SQLExecDirect(hstmt, "UPDATE Orders SET OpenDate=? WHERE OrderID = 1023", SQL_NTS);

However, it is usually more efficient to bind the parameter directly to a date structure:

SQL_DATE_STRUCT   OpenDate;
SQLINTEGER        OpenDateInd = 0;

// Bind the parameter.
SQLBindParameter(hstmt, 1, SQL_PARAM_INPUT, SQL_C_TYPE_DATE, SQL_TYPE_DATE, 0, 0,
                  &OpenDate, 0, &OpenDateLen);

// Place the date in the dsOpenDate structure.
OpenDate.year = 1995;
OpenDate.month = 1;
OpenDate.day = 15;

// Execute the statement.
SQLExecDirect(hstmt, "UPDATE Employee SET OpenDate=? WHERE OrderID = 1023", SQL_NTS);

To determine whether a driver supports the ODBC escape sequences for date, time, or timestamp literals, an application calls SQLGetTypeInfo.

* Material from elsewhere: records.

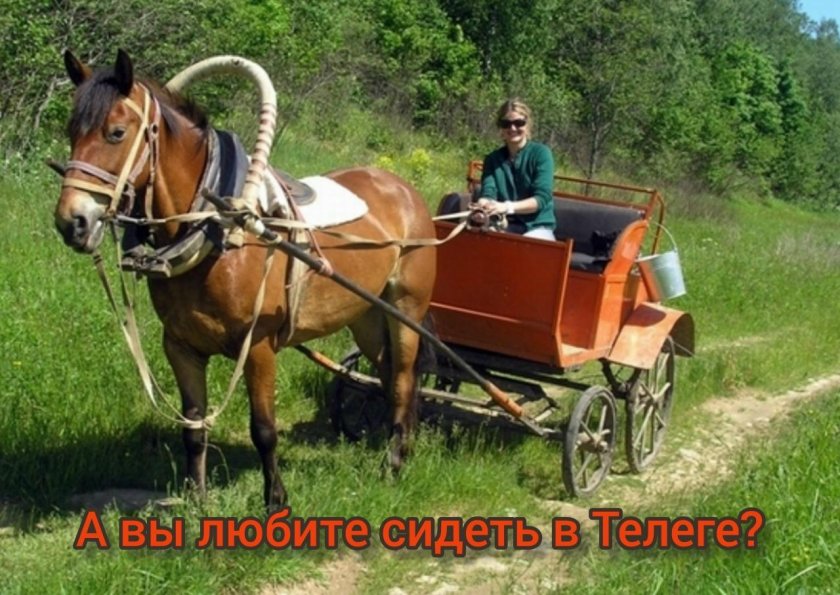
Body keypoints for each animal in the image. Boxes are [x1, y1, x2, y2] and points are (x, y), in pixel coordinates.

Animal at [53, 50, 436, 511]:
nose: (72, 221)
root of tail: (404, 189)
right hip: (364, 314)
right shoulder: (179, 347)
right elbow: (193, 427)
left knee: (403, 377)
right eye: (72, 131)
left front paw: (276, 501)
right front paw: (196, 498)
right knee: (388, 373)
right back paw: (398, 445)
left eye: (116, 132)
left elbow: (264, 430)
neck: (216, 229)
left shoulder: (258, 348)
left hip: (404, 308)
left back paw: (394, 463)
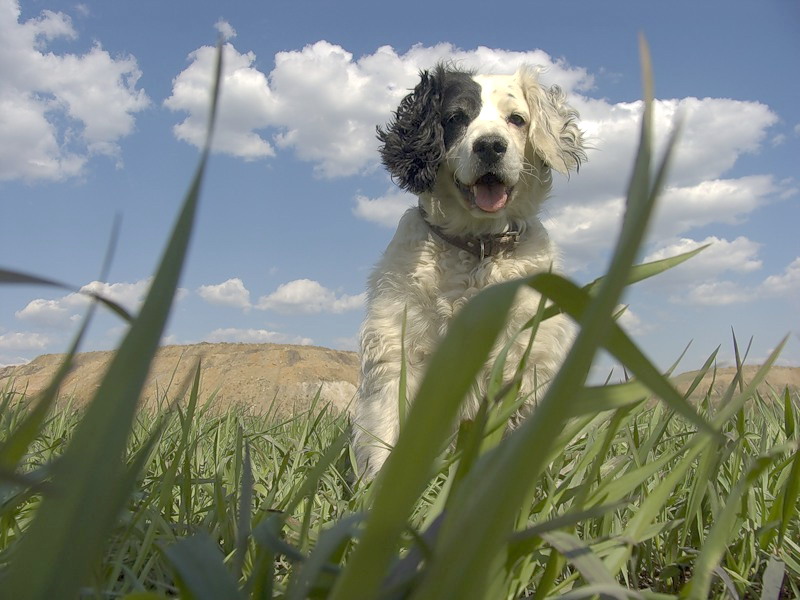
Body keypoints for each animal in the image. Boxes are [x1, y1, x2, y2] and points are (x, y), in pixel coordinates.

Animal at [354, 63, 584, 478]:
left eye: (517, 119)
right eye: (456, 118)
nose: (490, 145)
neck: (477, 250)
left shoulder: (530, 363)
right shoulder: (397, 353)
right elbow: (384, 438)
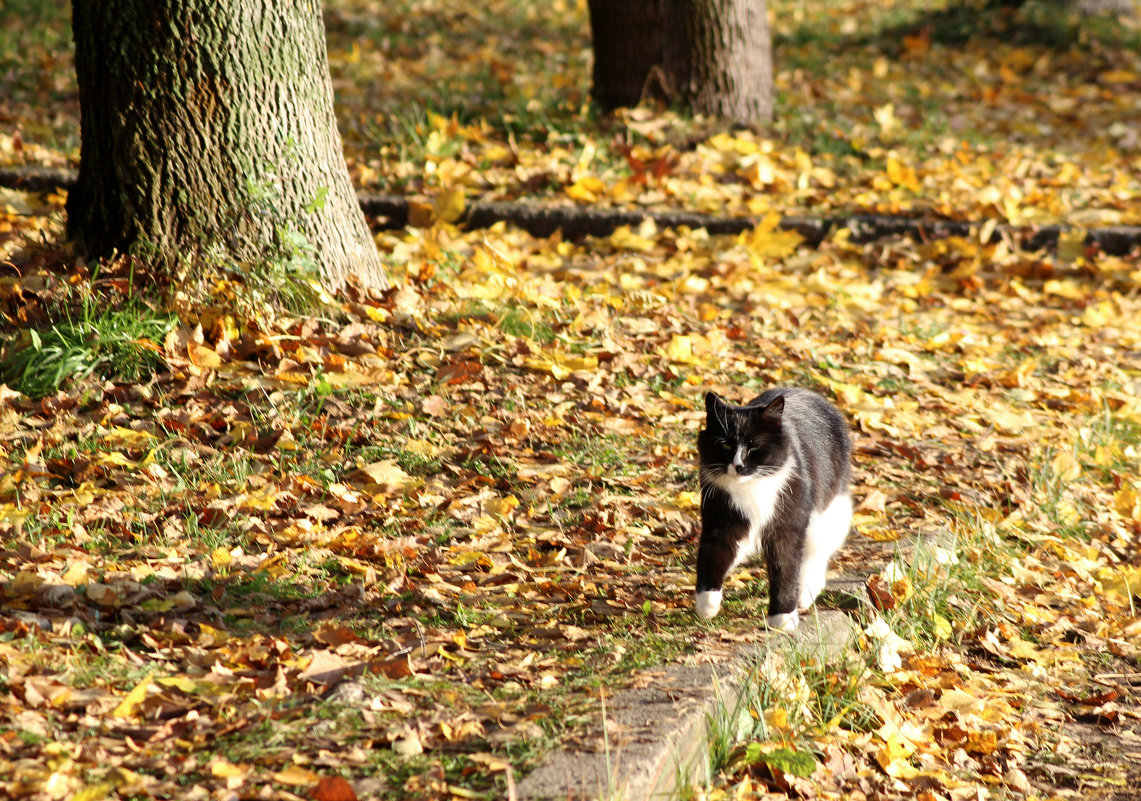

If the data source supports a date, time, or timestamp data type, it must also support the corresponding escape sequence.

Data sources can also support the datetime literals defined in the ANSI SQL-92 specification, which are different from the ODBC escape sequences for date, time, or timestamp literals. To determine whether a data source supports the ANSI literals, an application calls SQLGetInfo with the SQL_ANSI_SQL_DATETIME_LITERALS option.

To determine whether a driver supports the ODBC escape sequences for interval literals, an application calls SQLGetTypeInfo. If the data source supports a datetime interval data type, it must also support the corresponding escape sequence.

Data sources can also support the datetime literals defined in the ANSI SQL-92 specification, which are different from the ODBC escape sequences for datetime interval literals. To determine whether a data source supports the ANSI literals, an application calls SQLGetInfo with the SQL_ANSI_SQL_DATETIME_LITERALS option.